President Biden’s campaign on Monday brushed off the findings of new polls from The New York Times, Siena College and The Philadelphia Inquirer that found him trailing in five of the presidential battleground states, dismissing their significance and arguing that the president still has six months left before Election Day to persuade voters to support him.
“Drawing broad conclusions about the race based on results from one poll is a mistake,” said Geoff Garin, one of the Biden campaign’s pollsters. “The reality is that many voters are not paying close attention to the election and have not started making up their minds — a dynamic also reflected in today’s poll. These voters will decide this election and only the Biden campaign is doing the work to win them over.”
Mr. Garin’s comments, which the campaign distributed to reporters on Monday morning, came as part of the Biden campaign’s regular playbook for responding to bad polls.
On Monday, Biden aides dismissed the polling industry as inherently broken, arguing about the metrics and reminding supporters of other polls that show Mr. Biden in a better position. The campaign’s aides and allies sought to emphasize how many months remain before Election Day and highlighted the structural and financial advantages the Biden campaign has built while former President Donald J. Trump is tied up in court.
Working the spin on polling is an ever-present effort for Mr. Biden and his campaign.
In the weekend before the latest poll was released, Mr. Biden traveled to the West Coast. Speaking to donors in San Francisco and the Seattle area, he made the case that they should ignore the polling — especially if it looks bad for him.
“People are engaged, no matter what the polling data says,” Mr. Biden said Friday in Seattle. “It’s awful hard to judge the polls these days because they’re so difficult to take.”
The president’s comments suggest he is a close reader of other public polling that mirrors the findings from The Times and Siena College, which found a sizable gap between registered and likely voters.
“We run strongest among likely voters in the polling data,” he told supporters at a campaign fund-raiser on Saturday in Medina, Wash., an upscale suburb of Seattle. “That’s a good sign. And while the national polls basically have us registered voters up by four, likely voters we’re up by more.”
And then there’s Mr. Biden’s campaign, which has opened 150 offices with more than 500 staff members across the battleground states. Those employees, along with what is expected to be a $2 billion advertising campaign by the end of this cycle, are aiming to turn the November election into a referendum not on Mr. Biden, but on his predecessor, by reminding voters about Mr. Trump’s record on abortion and democracy.

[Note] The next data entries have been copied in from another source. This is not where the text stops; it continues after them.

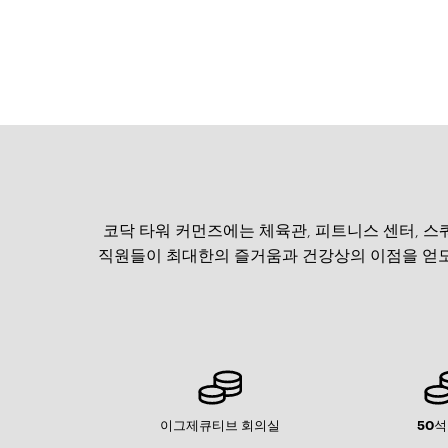
코닥 타워 커먼즈에는 체육관, 피트니스 센터, 스
직원들이 최대한의 즐거움과 건강상의 이점을 얻도록 
이그제큐티브 회의실
50석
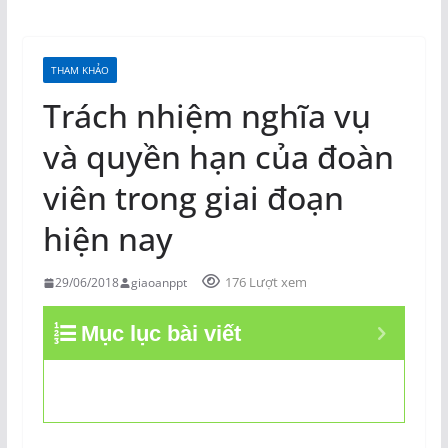
THAM KHẢO
Trách nhiệm nghĩa vụ
và quyền hạn của đoàn
viên trong giai đoạn
hiện nay
176 Lượt xem
29/06/2018
giaoanppt
Mục lục bài viết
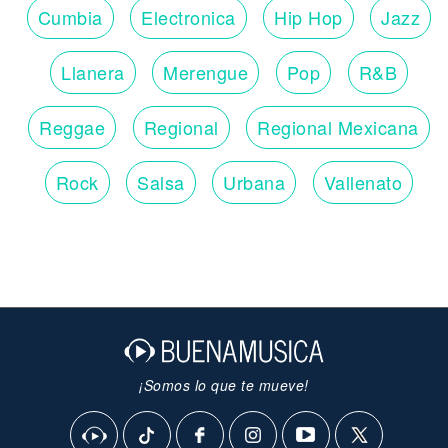
Cumbia
Electronica
Hip Hop
Jazz
Llanera
Merengue
Pop
R&B
Reggae
Regional
Regional Mexicana
Rock
Salsa
Urbana
Vallenato
¡Somos lo que te mueve!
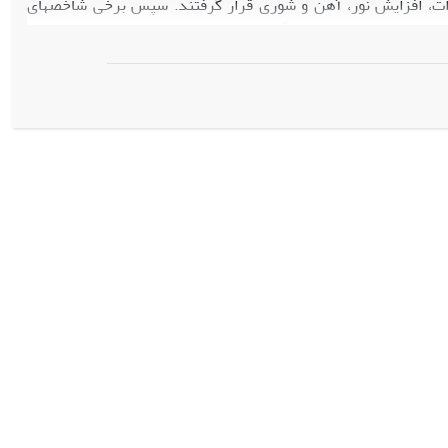
مواد و روش‎ها: سویه‎های مختلف ایرانی و خارجی جلبک تحت تاثیر تیمارهای کمبود نیترات، افزایش نور، آهن و شوری قرار گرفتند. سپس برخی شاخص‎های
6-
از حدود 5 به 15 گردید. میزان کلروفیل
a
و کلروفیل کل در
10
a
یا کلروفیل
مورد ارزیابی قرار می‎گیرد، اما، همواره با تعداد سلول، یا وزن خشک و یا فعالیت‎های فتوسنتزی، رابطه
مستقیمی ندارد. بنابراین وزن خشک بیشتر، محتوای کلروفیلی بالاتر و سرعت تکثیر سلولی نسبی، ویژگی‎های مناسب‎تری جهت انتخاب سویه فیتوپلانکتونی معرفی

Part of Mr. Biden’s problem, his aides and advisers have said for nearly a year, is that too many voters have forgotten the most alarming parts of the Trump years. Mr. Biden’s campaign aides — and the president himself — have gone to great lengths to try to highlight Mr. Trump’s part in limiting abortion rights and his public statements about democracy and health care.
“Trump is trying to make the country forget how dark and unsettling things were when he was president,” Mr. Biden said at the Seattle fund-raiser. “But we’re never going to forget.”